Carry on the email thread about SD-WAN from its last sentence, writing in the same voice.

- Passage provided
________

SD-WAN for enlightened

Colton Conor colton.conor at gmail.com
Fri Apr 28 01:25:57 UTC 2017


So who are the big SD-WAN players out there?

On Mon, Apr 17, 2017 at 10:31 AM, Doug Marschke <doug at sdnessentials.com>
wrote:

> Hello Kasper,
>
> I will do my best to answer your SD-WAN question, but as you mentioned it
> is a buzzword that has a bit of confusion in its definitions.  I would say
> that a SD-WAN solution should have the following elements:
>
> 1.) Ability to manage multiple WAN connection and choose the path based on
> user and machine criteria (The Hybrid WAN)
> 2.) A controller to manage the polices and operations of the SD-WAN devices
> 3.) Analytics on the network and application level
> 4.) A software overlay that abstracts and secures the underlying networks
>
> Currently there are a lot of solutions out there by many vendors.  Some do
> all of these and some a subset, so it make the landscape a bit confusing.

________

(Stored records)
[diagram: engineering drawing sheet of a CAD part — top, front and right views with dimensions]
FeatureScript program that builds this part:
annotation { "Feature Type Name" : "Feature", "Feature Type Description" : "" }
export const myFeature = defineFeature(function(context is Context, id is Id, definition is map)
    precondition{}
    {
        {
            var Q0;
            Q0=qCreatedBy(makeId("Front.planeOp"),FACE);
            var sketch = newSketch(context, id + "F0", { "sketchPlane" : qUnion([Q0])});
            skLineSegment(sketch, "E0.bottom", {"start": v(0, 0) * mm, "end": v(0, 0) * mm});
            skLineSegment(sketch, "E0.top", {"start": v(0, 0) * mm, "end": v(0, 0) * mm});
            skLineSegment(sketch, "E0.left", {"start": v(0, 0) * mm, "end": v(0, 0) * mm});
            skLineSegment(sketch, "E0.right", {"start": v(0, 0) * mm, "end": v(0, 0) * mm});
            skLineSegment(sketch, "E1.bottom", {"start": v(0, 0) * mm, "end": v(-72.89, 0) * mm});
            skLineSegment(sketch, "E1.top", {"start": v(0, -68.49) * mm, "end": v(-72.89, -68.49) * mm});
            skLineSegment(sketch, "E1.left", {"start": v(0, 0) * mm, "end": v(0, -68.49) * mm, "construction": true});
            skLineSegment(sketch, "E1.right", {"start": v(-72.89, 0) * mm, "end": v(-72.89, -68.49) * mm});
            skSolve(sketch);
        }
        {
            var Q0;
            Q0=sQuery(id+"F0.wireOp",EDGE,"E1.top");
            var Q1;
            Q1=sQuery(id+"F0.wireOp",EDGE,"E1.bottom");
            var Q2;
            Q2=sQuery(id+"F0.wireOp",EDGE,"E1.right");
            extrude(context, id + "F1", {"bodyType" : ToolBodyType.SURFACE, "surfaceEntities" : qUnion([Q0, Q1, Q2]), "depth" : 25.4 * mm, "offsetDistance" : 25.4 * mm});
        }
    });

________

- Exercise answer
>  Lots of times vendors use SD-WAN when they are really just talking about
> Hybrid WAN (multiple connections) or WAN optimization.
>
>
>
>
>
> Doug Marschke
> CTO
> www.sdnessentials.com
> JNCIE-SP #41, JNCIE-ENT #3
> 415-902-5702 (cell)
> 415-340-3112 (office)
>
> -----Original Message-----
> From: NANOG [mailto:nanog-bounces at nanog.org] On Behalf Of Kasper Adel
> Sent: Sunday, April 16, 2017 1:14 PM
> To: NANOG list <nanog at nanog.org>
> Subject: SD-WAN for enlightened
>
> Hi,
>
> I'm not sure if the buzzword SD-WAN is used to compensate for another
> buzzword that got over-utilized (SDN) or it is a true 'new and improved'
> way of doing things that has some innovation into it.
>
> I heard different explanation from different vendors:
>
> 1) appliances (+ controller) placed in-line to put traffic in tunnels
> based on policy, with some DPI and traffic tagging...(to do
> performance/policy based routing) over an expensive link (MPLS) and a cheap
> one (broadband) with some 'firewall-like' filtering capabilities.
> 2) same as above, with a flavor of 'machine learning' to find a pattern
> for traffic to optimize utilization.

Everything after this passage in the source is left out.